| Exercícios propostos |
a. Com base no artigo sobre o etanol, responda às perguntas a seguir:
(i) Quem é apontado como pioneiro, no Brasil, da saída para o etanol no plano industrial e comercial?
(ii) Em que período teve início o primeiro programa do álcool?
(iii) Quais culturas aparecem na visão de um planeta coberto por plantações?
b. Indique se cada afirmação concorda com o artigo sobre o etanol e justifique com as palavras exatas do texto:
(i) O presidente Lula foi o pioneiro do primeiro programa do álcool no Brasil.
(ii) O "porre" mencionado no artigo decorre de beber etanol em suas formas engarrafadas.
(iii) Na segunda saída para o etanol, o presidente é descrito como garoto-propaganda.
c. Atualize o trecho do artigo sobre o etanol que vai de "No primeiro grupo" a "um incansável garoto-propaganda.", substituindo "incansável" por "infatigável".

| Artigo |
====

Título: Há muito porre no debate sobre etanol
Autor: Rocha, Marco Antonio
Fonte: O Estado de São Paulo, 09/07/2007, Economia, p. B2

Parece que muita gente anda de porre com essa história do etanol, no Brasil e no exterior. E não é por bebê-lo nas suas formas engarrafadas e prazerosas usuais. Mesmo sem isso, seus vapores têm preenchido muitas mentes com visões inebriantes de catadupas de dinheiro, em alguns casos, ou com sonhos de superação da 'era do petróleo', em outros, ou ainda com o pânico de um planeta coberto de cana-de-açúcar, milho ou beterraba - sem mais espaço para a produção de alimentos ou para a 'agricultura familiar', tão estimada por pessoas que não pegam na enxada, como os Bovés e os Stédiles.

No primeiro grupo se alistou logo de saída o presidente Lula - perdão, logo de saída não, porque o pioneiro, no Brasil, da saída para o etanol, no plano industrial e comercial, chama-se Mário Garnero, que deu corda no nosso primeiro programa do álcool quando do início da crise do petróleo, na primeira metade da década de 70 do século passado. Digamos, então, que nesta segunda saída nosso presidente tem sido um incansável garoto-propaganda.

====

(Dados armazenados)

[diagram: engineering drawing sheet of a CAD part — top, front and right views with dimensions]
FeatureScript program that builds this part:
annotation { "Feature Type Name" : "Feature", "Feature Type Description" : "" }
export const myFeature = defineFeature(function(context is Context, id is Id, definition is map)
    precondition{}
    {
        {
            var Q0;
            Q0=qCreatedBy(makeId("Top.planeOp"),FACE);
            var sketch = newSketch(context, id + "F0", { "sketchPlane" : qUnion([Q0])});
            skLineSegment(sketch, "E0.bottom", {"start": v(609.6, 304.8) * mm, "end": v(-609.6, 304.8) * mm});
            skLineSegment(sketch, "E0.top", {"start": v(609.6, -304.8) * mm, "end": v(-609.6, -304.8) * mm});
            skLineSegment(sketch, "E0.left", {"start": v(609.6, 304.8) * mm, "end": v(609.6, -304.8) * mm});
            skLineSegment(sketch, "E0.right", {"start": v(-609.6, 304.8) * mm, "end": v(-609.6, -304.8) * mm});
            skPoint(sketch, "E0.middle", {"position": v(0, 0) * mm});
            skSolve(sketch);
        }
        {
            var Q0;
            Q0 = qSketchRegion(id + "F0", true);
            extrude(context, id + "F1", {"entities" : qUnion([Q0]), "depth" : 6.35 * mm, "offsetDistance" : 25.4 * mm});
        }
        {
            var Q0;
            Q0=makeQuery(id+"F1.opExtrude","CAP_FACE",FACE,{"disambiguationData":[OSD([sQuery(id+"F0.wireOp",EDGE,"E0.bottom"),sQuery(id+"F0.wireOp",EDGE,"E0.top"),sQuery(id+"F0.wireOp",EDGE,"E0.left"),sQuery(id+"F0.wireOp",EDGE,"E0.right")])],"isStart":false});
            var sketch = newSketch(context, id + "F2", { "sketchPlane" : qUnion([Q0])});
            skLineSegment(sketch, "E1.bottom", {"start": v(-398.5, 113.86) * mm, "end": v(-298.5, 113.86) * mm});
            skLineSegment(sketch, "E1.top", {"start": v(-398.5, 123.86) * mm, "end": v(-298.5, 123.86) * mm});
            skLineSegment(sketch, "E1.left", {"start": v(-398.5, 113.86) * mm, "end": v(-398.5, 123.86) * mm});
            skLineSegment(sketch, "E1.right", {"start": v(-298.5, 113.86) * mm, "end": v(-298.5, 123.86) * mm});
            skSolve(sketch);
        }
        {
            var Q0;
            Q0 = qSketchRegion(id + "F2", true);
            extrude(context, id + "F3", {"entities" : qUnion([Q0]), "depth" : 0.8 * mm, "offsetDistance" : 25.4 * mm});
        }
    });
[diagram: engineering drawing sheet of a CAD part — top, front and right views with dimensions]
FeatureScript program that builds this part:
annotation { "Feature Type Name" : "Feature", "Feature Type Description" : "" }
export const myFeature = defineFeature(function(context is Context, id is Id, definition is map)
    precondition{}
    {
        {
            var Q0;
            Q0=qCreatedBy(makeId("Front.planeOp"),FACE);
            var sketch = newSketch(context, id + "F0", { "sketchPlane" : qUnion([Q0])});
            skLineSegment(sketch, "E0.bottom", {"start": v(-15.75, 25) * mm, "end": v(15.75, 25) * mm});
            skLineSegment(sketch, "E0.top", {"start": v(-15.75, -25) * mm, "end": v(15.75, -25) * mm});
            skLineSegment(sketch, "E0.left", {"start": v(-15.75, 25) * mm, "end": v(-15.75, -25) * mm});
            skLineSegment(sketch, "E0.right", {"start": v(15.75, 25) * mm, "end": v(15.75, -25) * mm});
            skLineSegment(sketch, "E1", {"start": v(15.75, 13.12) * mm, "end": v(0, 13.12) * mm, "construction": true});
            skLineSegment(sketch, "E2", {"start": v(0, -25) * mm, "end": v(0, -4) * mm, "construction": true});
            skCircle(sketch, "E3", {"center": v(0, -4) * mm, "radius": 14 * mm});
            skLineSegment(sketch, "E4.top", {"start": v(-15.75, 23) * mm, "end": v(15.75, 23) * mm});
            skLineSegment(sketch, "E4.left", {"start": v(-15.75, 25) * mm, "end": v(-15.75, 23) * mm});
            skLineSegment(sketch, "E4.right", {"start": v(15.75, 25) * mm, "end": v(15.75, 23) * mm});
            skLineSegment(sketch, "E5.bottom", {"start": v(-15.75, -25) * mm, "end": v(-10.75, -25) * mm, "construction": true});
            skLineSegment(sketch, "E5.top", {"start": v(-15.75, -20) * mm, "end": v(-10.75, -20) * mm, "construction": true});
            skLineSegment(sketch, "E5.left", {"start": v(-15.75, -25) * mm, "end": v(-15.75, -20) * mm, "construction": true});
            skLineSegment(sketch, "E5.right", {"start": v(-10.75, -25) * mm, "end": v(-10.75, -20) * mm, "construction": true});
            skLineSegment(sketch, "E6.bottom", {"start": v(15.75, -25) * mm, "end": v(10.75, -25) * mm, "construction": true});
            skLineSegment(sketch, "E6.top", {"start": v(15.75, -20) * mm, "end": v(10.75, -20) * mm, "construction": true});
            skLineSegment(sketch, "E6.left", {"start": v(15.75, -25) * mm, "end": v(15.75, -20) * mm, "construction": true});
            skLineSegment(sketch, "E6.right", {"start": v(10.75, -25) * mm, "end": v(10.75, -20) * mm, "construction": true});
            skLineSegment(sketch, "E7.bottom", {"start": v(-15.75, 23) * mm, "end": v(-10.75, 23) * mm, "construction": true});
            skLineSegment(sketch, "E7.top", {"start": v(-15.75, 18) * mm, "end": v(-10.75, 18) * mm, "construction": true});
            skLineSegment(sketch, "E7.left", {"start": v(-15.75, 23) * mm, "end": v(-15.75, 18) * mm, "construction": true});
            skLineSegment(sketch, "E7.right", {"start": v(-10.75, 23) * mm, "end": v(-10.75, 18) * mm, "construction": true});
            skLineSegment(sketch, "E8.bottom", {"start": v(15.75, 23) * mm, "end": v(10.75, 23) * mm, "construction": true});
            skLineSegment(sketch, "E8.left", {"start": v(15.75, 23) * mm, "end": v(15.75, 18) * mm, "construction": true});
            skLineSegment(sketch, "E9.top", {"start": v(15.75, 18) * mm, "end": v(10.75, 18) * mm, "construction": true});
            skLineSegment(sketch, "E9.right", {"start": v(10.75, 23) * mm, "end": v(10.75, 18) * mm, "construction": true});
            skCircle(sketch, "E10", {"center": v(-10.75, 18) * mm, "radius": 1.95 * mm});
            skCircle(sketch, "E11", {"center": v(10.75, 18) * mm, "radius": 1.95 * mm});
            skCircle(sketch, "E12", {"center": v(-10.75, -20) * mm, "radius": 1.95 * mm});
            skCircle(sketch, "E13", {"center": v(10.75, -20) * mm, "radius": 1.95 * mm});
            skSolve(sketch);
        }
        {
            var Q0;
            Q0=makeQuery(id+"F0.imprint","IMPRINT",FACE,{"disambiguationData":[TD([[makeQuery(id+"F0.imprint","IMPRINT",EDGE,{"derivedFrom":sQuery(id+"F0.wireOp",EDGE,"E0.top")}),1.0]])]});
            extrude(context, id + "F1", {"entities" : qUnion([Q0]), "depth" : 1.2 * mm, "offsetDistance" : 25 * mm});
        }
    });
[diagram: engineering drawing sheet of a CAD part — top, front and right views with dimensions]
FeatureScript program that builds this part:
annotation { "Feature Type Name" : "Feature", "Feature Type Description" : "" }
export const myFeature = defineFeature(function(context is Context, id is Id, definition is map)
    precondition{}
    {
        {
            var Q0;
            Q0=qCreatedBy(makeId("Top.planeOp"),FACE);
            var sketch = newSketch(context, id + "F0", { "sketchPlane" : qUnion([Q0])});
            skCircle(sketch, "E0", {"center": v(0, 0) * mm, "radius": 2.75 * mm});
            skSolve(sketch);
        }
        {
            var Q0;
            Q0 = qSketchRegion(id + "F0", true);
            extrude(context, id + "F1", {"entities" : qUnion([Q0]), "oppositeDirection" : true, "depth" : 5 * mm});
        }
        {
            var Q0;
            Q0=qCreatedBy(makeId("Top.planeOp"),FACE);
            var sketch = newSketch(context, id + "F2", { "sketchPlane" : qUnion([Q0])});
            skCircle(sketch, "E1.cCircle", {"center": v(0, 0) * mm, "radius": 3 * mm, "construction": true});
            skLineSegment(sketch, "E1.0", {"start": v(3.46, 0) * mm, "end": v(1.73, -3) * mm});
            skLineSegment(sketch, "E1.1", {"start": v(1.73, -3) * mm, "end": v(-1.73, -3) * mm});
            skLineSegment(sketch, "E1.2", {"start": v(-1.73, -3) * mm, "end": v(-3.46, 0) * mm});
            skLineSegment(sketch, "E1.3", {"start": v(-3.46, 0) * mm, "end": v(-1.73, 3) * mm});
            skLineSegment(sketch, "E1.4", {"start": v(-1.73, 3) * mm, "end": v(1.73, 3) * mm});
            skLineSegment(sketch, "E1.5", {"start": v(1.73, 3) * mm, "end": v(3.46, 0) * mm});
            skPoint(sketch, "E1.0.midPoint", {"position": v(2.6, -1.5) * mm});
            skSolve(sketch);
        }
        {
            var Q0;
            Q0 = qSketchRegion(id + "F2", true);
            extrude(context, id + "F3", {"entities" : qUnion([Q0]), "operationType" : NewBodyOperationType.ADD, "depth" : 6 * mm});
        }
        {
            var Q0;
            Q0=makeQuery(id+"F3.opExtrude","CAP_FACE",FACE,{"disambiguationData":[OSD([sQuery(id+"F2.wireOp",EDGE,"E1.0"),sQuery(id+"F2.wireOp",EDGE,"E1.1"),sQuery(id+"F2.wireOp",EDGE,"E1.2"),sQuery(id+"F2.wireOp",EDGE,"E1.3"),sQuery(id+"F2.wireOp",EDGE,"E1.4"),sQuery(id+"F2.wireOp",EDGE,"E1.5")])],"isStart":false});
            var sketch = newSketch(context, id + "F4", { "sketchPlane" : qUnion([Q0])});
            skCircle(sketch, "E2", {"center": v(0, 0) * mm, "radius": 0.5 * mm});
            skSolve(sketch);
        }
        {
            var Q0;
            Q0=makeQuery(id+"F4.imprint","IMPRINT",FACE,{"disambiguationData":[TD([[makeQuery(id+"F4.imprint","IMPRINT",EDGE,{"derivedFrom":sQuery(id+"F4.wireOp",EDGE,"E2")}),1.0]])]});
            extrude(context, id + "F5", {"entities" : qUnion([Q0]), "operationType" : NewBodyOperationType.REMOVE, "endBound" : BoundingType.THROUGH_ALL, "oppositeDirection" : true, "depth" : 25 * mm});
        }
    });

====

| Respostas |
a.
(i) Mário Garnero.
(ii) Na primeira metade da década de 70 do século passado, quando do início da crise do petróleo.
(iii) Cana-de-açúcar, milho ou beterraba.

b.
(i) Não: "o pioneiro, no Brasil, da saída para o etanol, no plano industrial e comercial, chama-se Mário Garnero".
(ii) Não: "E não é por bebê-lo nas suas formas engarrafadas e prazerosas usuais."
(iii) Sim: "nesta segunda saída nosso presidente tem sido um incansável garoto-propaganda".

c.
No primeiro grupo se alistou logo de saída o presidente Lula - perdão, logo de saída não, porque o pioneiro, no Brasil, da saída para o etanol, no plano industrial e comercial, chama-se Mário Garnero, que deu corda no nosso primeiro programa do álcool quando do início da crise do petróleo, na primeira metade da década de 70 do século passado. Digamos, então, que nesta segunda saída nosso presidente tem sido um infatigável garoto-propaganda.